> **Text block**:
********

If prometheus goes down, nobody will even notice it, because prometheus will not be able to send alerts to alertmanager. and alertmanager will probably die with prometheus.
To solve this problem we use a very simple method - “Dead Man’s Switch”. Its essence is the following - you set up an alert like this inside prometheus:
- alert: DeadMansSwitch
annotations:
description: This is a DeadMansSwitch meant to ensure that the entire Alerting
pipeline is functional.
summary: Alerting DeadMansSwitch
expr: vector(1)
labels:
severity: none
Since the vector(1) expression is used, this alert will essentially always be active. Next, you configure the alertmanager roughly as follows:
global:
...
route:
...
routes:
- match:
alertname: DeadMansSwitch
receiver: 'cole'
group_wait: 0s
group_interval: 1m
repeat_interval: 50s
receivers:
- name: 'cole'
webhook_configs:
- url: 'https://nosnch.in/c2354d53d2'
send_resolved: false
This url can be obtained from deadmanssnitch.com service. Thus prometheus will constantly send alerts to alertmanager, and alertmanager in turn to deadmanssnitch.If your prometheus or alertmanager is down, the alerts will also be lost, which means something went wrong. Alerts can be configured in the deadmanssnitch itself. same functionality is offered by pagerduty. https://www.pagerduty.com/docs/guides/dead-mans-snitch-integration-guide/
Grafana
Install Grafana from Binary
cd /opt/
wget https://dl.grafana.com/enterprise/release/grafana-enterprise-10.2.2.linux-amd64.tar.gz
tar -zxvf grafana-enterprise-10.2.2.linux-amd64.tar.gz
mv grafana-enterprise-10.2.2.linux-amd64 grafana
[Unit]
Description=Grafana instance
Documentation=http://docs.grafana.org
Wants=network-online.target
After=network-online.target
After=postgresql.service mariadb.service mysql.service influxdb.service
[Service]
EnvironmentFile=/etc/default/grafana-server
User=grafana
Group=grafana
Type=simple
Restart=on-failure
WorkingDirectory=/usr/share/grafana
RuntimeDirectory=grafana
RuntimeDirectoryMode=0750
ExecStart=/usr/share/grafana/bin/grafana server \
--config=${CONF_FILE} \
--pidfile=${PID_FILE_DIR}/grafana-server.pid \
--packaging=deb \
cfg:default.paths.logs=${LOG_DIR} \
cfg:default.paths.data=${DATA_DIR} \
cfg:default.paths.plugins=${PLUGINS_DIR} \
cfg:default.paths.provisioning=${PROVISIONING_CFG_DIR}
LimitNOFILE=10000
TimeoutStopSec=20
CapabilityBoundingSet=
DeviceAllow=
LockPersonality=true
MemoryDenyWriteExecute=false
NoNewPrivileges=true
PrivateDevices=true
PrivateTmp=true
ProtectClock=true
ProtectControlGroups=true
ProtectHome=true
ProtectHostname=true
ProtectKernelLogs=true
ProtectKernelModules=true
ProtectKernelTunables=true
ProtectProc=invisible
ProtectSystem=full
RemoveIPC=true
RestrictAddressFamilies=AF_INET AF_INET6 AF_UNIX
RestrictNamespaces=true
RestrictRealtime=true
RestrictSUIDSGID=true
SystemCallArchitectures=native
UMask=0027
[Install]
WantedBy=multi-user.target
Nginx configuration example
upstream grafana { server localhost:3000; }
server { listen 80; #listen 443 ssl;
root /var/www/grafana;
index index.html index.htm index.nginx-debian.html;
server_name grafana.localhost;
#ssl_certificate /etc/letsencrypt/live/grafana.localhost/fullchain.pem;
#ssl_certificate_key /etc/letsencrypt/live/grafana.localhost/privkey.pem;
location / {
proxy_set_header Host $http_host;
proxy_pass http://grafana;
}
}
Reload the NGINX configuration via the command line:
/etc/init.d/nginx reload
Grafana from repository
Install the Grafana repository authentication key:
wget -q -O - https://packages.grafana.com/gpg.key | sudo apt-key add
Add a repository with the command:
sudo add-apt-repository "deb https://packages.grafana.com/oss/deb stable main"

********

> **Directions**:
**A.** List the four commands in the Prometheus and Grafana guide under the heading "Install Grafana from Binary".
**B.** Write the next part of the Prometheus and Grafana guide, picking up right after its last command.

Dataset items:
********

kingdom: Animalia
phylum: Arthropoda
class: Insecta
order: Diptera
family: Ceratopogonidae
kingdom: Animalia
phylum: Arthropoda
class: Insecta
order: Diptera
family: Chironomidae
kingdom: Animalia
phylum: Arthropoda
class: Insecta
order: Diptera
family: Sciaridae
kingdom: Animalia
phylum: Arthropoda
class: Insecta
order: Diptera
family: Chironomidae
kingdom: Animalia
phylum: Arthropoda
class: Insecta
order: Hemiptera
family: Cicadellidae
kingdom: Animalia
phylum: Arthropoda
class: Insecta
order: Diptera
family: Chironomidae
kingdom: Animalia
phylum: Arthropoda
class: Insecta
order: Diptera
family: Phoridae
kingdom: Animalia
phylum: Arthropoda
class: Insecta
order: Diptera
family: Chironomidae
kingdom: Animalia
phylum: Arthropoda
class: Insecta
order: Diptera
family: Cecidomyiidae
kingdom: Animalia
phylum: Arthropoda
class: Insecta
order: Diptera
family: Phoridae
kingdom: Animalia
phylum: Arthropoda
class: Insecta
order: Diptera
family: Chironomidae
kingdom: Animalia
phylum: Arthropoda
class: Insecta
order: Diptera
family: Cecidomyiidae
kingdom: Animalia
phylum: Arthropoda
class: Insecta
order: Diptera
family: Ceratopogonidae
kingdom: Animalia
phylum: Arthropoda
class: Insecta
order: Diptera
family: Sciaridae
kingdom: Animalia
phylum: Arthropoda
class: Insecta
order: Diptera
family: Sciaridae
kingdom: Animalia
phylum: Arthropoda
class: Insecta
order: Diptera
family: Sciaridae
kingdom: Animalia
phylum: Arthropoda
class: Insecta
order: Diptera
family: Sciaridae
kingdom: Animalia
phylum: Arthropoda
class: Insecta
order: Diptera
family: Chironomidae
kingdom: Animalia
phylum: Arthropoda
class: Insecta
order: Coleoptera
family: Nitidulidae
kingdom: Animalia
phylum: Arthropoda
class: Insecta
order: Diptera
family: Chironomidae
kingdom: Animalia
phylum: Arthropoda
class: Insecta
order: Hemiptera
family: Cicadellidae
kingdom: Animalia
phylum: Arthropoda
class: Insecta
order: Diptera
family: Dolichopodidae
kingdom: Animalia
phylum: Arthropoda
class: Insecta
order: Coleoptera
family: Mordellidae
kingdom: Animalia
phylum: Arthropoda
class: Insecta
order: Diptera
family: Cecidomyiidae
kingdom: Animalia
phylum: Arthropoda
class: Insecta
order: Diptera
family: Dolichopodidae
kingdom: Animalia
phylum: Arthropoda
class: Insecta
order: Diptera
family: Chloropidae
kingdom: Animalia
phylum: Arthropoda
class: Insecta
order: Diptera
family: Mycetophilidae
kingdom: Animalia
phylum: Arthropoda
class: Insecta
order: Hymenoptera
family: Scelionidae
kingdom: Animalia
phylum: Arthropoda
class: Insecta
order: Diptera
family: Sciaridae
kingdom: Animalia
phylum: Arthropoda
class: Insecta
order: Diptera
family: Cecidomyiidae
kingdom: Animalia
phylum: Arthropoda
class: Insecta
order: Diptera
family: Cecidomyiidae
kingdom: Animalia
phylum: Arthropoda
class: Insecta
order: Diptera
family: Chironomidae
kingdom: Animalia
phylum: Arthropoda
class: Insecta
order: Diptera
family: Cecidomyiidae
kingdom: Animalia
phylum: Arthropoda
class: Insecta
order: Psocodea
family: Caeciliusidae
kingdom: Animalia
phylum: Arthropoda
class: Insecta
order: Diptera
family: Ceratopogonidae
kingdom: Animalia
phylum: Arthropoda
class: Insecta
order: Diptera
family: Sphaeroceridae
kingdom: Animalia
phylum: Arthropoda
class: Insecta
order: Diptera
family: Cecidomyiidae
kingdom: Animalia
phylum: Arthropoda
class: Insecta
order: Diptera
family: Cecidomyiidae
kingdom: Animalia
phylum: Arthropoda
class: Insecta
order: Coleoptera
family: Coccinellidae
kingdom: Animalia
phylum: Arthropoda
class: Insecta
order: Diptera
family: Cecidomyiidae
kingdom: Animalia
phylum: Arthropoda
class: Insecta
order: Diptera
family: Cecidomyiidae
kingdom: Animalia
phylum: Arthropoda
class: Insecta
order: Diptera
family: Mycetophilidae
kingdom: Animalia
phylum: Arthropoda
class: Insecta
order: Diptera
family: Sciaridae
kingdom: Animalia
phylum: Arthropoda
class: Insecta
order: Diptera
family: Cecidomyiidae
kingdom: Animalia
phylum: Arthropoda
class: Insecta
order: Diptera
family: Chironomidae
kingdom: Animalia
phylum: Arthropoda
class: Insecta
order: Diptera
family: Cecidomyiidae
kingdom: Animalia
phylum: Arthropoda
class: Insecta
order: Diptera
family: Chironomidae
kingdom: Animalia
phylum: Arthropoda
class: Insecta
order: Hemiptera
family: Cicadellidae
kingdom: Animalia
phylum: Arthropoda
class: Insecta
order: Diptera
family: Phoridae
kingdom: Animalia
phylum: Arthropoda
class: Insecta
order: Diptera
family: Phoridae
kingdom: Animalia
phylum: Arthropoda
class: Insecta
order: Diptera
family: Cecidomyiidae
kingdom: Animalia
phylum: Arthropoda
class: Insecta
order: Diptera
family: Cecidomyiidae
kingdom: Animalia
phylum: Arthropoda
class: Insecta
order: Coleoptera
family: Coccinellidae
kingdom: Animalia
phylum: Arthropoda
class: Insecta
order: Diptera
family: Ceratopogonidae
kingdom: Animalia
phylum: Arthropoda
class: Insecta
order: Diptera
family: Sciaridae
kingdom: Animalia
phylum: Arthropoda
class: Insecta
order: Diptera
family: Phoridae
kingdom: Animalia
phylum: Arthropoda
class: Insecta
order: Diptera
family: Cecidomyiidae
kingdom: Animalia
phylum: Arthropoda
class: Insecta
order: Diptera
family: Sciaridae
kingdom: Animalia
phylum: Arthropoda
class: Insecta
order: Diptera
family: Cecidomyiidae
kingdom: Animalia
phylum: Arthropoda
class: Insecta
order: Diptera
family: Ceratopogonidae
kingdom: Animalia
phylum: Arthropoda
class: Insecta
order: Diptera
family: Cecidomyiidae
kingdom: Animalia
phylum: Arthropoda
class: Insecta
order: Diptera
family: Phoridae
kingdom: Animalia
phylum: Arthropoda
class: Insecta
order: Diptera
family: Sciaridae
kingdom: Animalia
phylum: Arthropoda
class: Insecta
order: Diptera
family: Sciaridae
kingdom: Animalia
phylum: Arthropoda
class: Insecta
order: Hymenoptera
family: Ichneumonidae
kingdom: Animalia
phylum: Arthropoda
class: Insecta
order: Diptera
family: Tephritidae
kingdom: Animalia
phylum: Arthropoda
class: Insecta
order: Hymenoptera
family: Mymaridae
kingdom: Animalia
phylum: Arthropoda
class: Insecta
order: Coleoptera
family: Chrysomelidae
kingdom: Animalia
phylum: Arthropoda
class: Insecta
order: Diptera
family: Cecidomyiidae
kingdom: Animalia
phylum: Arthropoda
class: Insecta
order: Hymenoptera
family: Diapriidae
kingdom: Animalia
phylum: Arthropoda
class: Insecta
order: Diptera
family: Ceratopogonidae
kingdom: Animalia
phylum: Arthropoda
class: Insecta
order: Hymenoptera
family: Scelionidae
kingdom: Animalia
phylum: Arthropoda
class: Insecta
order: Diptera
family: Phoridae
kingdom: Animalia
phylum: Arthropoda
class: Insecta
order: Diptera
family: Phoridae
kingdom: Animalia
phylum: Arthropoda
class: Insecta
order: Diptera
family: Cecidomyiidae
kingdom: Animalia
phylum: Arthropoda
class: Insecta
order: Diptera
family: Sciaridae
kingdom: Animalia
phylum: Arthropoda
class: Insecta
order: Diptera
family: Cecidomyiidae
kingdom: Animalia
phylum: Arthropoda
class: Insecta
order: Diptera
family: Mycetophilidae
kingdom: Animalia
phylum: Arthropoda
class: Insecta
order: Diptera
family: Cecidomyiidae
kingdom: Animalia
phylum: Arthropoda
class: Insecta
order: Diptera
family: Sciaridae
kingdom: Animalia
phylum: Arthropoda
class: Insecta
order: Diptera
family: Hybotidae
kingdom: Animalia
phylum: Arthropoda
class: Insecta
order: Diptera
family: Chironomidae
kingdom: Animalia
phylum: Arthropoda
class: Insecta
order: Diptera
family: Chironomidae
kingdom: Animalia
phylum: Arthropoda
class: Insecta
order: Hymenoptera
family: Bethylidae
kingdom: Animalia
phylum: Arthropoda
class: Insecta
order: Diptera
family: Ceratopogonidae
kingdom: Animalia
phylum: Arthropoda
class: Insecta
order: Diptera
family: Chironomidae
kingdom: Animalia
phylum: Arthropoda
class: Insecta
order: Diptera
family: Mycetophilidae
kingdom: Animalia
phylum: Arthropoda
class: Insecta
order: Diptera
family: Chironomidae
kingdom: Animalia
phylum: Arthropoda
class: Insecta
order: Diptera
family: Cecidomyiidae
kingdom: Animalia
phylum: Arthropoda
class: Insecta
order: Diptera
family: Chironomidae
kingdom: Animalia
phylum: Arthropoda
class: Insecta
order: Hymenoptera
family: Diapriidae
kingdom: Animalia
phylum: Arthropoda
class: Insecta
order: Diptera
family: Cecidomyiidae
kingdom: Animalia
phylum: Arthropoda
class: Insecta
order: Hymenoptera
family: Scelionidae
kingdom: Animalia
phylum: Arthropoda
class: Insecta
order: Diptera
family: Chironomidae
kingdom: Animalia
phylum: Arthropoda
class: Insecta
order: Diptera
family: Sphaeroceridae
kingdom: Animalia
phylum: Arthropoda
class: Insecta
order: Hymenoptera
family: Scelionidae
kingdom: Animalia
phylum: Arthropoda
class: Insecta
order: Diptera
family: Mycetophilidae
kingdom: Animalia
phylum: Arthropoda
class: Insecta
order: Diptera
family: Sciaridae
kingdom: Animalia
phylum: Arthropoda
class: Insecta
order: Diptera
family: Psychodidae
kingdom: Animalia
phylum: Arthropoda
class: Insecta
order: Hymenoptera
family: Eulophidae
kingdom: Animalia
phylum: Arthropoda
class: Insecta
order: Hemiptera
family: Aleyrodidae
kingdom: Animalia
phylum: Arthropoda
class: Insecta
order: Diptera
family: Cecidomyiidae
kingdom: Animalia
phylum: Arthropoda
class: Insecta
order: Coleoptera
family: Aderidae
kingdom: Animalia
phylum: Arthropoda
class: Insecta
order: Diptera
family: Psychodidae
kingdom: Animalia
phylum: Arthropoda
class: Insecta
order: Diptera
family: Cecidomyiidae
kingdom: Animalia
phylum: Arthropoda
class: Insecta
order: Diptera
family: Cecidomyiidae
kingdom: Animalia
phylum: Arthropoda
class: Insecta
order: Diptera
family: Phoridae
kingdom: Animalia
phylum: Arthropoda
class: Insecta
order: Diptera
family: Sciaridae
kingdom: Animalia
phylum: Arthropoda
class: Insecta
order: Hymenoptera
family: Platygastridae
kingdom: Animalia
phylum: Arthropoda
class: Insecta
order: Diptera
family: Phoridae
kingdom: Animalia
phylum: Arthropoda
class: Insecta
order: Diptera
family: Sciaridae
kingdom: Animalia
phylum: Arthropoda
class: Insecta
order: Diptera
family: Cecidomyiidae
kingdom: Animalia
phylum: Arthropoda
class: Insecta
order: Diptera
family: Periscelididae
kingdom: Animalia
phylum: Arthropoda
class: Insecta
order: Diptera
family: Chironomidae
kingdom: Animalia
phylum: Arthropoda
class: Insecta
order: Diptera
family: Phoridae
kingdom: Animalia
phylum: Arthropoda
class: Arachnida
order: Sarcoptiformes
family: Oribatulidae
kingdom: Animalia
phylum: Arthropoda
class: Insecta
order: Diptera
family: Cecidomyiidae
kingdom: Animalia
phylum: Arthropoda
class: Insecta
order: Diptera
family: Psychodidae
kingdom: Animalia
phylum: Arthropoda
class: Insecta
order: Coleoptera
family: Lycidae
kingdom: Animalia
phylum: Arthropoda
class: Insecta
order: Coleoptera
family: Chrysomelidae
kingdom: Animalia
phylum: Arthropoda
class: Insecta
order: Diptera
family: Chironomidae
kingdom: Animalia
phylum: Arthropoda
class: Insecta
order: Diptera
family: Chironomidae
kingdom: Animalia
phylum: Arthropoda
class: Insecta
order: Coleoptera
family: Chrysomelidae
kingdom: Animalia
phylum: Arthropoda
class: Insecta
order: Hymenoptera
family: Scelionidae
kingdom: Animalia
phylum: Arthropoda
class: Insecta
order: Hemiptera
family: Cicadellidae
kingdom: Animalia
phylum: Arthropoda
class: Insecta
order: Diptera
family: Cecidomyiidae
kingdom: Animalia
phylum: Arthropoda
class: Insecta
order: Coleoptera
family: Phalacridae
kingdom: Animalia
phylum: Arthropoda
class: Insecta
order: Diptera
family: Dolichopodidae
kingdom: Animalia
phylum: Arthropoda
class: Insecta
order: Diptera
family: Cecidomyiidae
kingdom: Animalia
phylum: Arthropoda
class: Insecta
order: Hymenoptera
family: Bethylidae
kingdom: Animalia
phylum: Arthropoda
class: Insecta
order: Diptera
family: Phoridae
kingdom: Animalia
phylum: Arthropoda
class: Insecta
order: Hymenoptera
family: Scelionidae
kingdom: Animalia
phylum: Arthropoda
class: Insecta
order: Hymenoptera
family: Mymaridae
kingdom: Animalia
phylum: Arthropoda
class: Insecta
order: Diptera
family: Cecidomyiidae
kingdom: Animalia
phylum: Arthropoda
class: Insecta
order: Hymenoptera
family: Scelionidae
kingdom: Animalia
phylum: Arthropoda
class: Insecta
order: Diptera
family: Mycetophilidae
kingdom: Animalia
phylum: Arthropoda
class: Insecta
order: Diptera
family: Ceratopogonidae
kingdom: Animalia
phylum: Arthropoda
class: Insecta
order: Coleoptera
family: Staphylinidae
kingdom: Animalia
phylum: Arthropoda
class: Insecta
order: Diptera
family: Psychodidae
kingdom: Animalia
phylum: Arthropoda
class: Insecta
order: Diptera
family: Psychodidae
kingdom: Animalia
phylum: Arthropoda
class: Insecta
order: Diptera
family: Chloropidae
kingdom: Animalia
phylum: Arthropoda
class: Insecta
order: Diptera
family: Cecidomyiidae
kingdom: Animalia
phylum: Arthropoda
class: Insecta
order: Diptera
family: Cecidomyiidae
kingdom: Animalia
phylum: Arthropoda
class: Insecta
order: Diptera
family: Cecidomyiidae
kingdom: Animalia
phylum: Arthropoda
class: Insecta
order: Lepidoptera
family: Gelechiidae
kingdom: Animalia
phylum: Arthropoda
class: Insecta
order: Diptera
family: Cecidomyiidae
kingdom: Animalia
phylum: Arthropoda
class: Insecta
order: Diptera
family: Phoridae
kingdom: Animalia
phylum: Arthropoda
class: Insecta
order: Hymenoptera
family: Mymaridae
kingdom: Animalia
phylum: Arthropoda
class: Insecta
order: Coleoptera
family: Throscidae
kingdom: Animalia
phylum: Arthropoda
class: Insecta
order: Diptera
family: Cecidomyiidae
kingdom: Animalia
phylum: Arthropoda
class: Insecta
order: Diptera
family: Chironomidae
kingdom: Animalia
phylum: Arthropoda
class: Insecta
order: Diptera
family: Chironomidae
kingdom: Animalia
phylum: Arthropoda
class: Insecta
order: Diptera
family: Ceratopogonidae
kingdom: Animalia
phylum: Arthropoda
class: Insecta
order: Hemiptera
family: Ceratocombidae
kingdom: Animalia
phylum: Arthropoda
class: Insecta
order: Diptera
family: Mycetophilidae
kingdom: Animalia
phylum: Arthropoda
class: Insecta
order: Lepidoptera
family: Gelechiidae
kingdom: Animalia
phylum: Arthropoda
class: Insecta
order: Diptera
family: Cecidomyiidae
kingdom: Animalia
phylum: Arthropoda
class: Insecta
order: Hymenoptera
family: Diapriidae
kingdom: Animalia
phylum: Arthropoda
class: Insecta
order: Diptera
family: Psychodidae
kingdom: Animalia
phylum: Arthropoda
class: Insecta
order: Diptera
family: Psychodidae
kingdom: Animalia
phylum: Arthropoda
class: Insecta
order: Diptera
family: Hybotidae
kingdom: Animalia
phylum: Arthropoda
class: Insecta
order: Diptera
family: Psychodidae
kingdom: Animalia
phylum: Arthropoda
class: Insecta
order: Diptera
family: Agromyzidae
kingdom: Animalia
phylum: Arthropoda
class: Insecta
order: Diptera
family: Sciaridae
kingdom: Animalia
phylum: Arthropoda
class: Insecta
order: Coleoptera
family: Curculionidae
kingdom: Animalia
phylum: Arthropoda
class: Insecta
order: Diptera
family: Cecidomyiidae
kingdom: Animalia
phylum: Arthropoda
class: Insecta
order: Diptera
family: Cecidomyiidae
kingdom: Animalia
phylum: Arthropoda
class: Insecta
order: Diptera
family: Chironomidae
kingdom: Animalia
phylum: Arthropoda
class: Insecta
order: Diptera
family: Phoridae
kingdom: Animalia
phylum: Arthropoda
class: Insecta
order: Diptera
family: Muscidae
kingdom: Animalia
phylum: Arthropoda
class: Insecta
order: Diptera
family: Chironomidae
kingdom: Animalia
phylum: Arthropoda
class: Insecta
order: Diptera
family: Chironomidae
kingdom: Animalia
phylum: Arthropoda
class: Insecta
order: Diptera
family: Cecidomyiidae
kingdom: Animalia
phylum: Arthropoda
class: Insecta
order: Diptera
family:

********

> **Task answers**:
**A.**
cd /opt/
wget https://dl.grafana.com/enterprise/release/grafana-enterprise-10.2.2.linux-amd64.tar.gz
tar -zxvf grafana-enterprise-10.2.2.linux-amd64.tar.gz
mv grafana-enterprise-10.2.2.linux-amd64 grafana

**B.**
Update the list of packages in the repositories:
sudo apt update
Installation:
sudo apt install grafana
After installation, reboot of the daemons:
sudo systemctl daemon-reload
After installation, enable autoloader and start the Grafana daemon:
sudo systemctl start grafana-server
After installation, enable autoloader and start the Grafana daemon:
sudo systemctl enable grafana-server
Start Grafana
sudo systemctl start grafana-server
Grafana is up and running and ready to accept incoming connections on port 3000. Login and password for login: admin/admin
Config file and Environment Variables
By default, the config file with Grafana settings is located in the working directory of the OS. For Ubuntu, this is /etc/grafana/grafana.ini
. You can override the location of the file by using the --config <path>
flag.
The .ini
configuration file consists of sections labeled with square brackets.
# default section
instance_name = ${HOSTNAME}
[security]
admin_user = admin
[auth.google]
client_secret = 0ldS3cretKey
[plugin.grafana-image-renderer]
rendering_ignore_https_errors = true
A detailed description of the parameters can be found in the official documentation:
https://grafana.com/docs/grafana/latest/administration/configuration/
.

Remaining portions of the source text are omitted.